[Page images and extracted text]
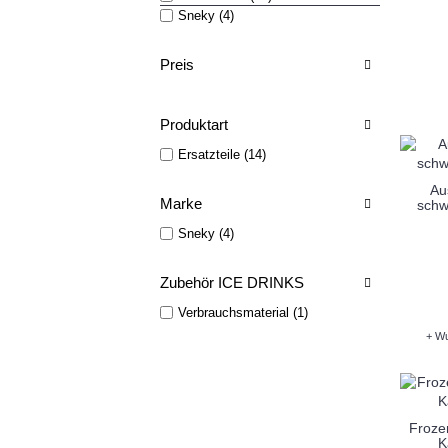
Sneky (4)
Preis
Produktart
Ersatzteile (14)
Au
Marke
schw
Sneky (4)
Zubehör ICE DRINKS
Verbrauchsmaterial (1)
+ Wu
Frozen
K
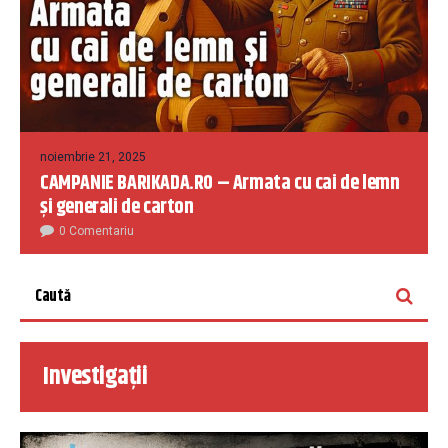
noiembrie 21, 2025
CAMPANIE BARIKADA.RO – Armata cu cai de lemn
și generali de carton
0 Comentariu
Investigații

Task: Transcribe all entries above exactly. Drop the pictures.

Result of this exercise:
Sneky (4)
Preis
Produktart
Ersatzteile (14)
Au
Marke
schw
Sneky (4)
Zubehör ICE DRINKS
Verbrauchsmaterial (1)
+ Wu
Frozen
K
noiembrie 21, 2025
CAMPANIE BARIKADA.RO – Armata cu cai de lemn
și generali de carton
0 Comentariu
Investigații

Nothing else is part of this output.